Tuesday, December 28, 2010

My Navy Nephew...

The last few weeks have gone by in a blur, full of excitement and events. Let me start from the beginning...On December 2, my Nephew Nick, came home for one month on leave and got to spend Christmas with all the family. And I think I might have mentioned a time or two how much I miss that kid??? Yea, I do. So when he first got home, his parents had a family dinner so we could all come over and see him. Little did they know I was stalking outside waiting to jump him when he came out. ;o)

It was so good to see him. To get my arms around him. He has had a tough last year, being out at sea, homesick and stuff, and its killed me to not be able to hug him or be there for him physically. Although I was there via Facebook IM chats late into the nights, email, phone calls and care packages. He knew he was never alone.
Nick and his sister, Stephanie and dad/my brother.

The cousins all missed him too. Nick is the oldest grandchild/cousin, so everyone looks up to him and adores him. He's always one of the ones who gets down on the floor and plays with them. And Emily has a special place in her heart for him. She always gets a special hug from him. She always has a place on his lap. And he always goes looking for her when she plays shy and hides. And then you can hear her giggles when he captures her in his arms and tickles her endlessly.

━━━━━━━━

## USING THE INFORMATION
**A)** Summarize the blog post about the Navy nephew in two sentences.
**B)** Quote the blog post about the Navy nephew word for word, beginning at the words "Nick and his" and stopping after "tickles her endlessly.".
**C)** Pick up the blog post about the Navy nephew right after its final sentence and keep writing it.

## DATASET EXTRACT
━━━━━━━━

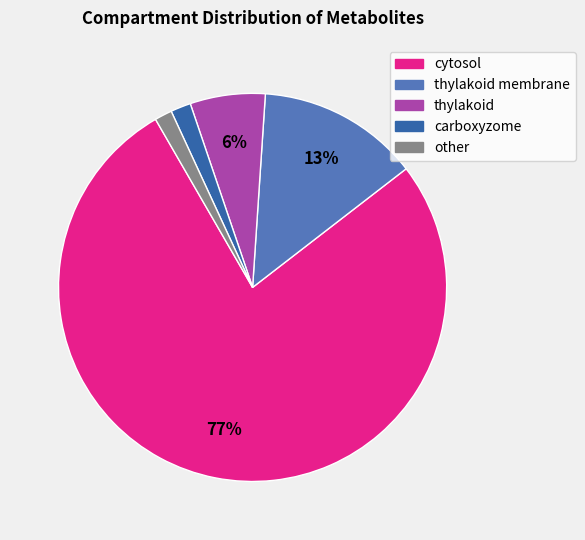

To the nearest percent, what is the average slice percentage?

20%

━━━━━━━━

## EXERCISE RESULTS
**A)** On December 2, the writer's nephew Nick came home from the Navy on a one-month leave and spent Christmas with the family. The writer had supported him through a tough year at sea with late-night chats, email, phone calls and care packages and was glad to hug him again, and his younger cousins adore him, especially Emily, whom he always plays with and tickles.

**B)**
Nick and his sister, Stephanie and dad/my brother.

The cousins all missed him too. Nick is the oldest grandchild/cousin, so everyone looks up to him and adores him. He's always one of the ones who gets down on the floor and plays with them. And Emily has a special place in her heart for him. She always gets a special hug from him. She always has a place on his lap. And he always goes looking for her when she plays shy and hides. And then you can hear her giggles when he captures her in his arms and tickles her endlessly.

**C)**
Austin adores him too, although he's a little more subtle about it. He has to play it "Macho" you know. He would pull out the Xbox every time Nick would come over and get him to play games with him. He would stand close by him and listen to every word, absorbing as much as he could of his big cousin. Even trying to fit into the conversation. He would ask me almost every night if Nick was coming over.

So Nick's last week here, we had him over by himself for a home cooked dinner and some quiet family time with him. It was so awesome. The kids almost jumped him when he walked in the door. After dinner, we visited and played card games for several hours. He looked relaxed and I couldn't help but sit there thinking to myself that this man before me was the little boy who would curl up in my lap and cuddle and watch Barney with me. Who would come spend the night and I would take everywhere pretending he was mine before I had children. That this man before me was going to be leaving soon and I just hadn't had enough time with him. That I hadn't said all I needed to say. That I hadn't hugged him enough. And then...I knew. I knew that he knew. That he knew he had a very special place in my heart. That I didn't need to say it. That he knew I would always be here for him. Because that's all I've ever been or shown him all his life. I've always been there. I've always loved him. And as much as I want him to stay, he must go out into that sometimes ugly world and make his way. He has to find his happiness. But there is no doubt in my mind that the foundation all his family has built for him, will help guide and hold him up no matter what he may face.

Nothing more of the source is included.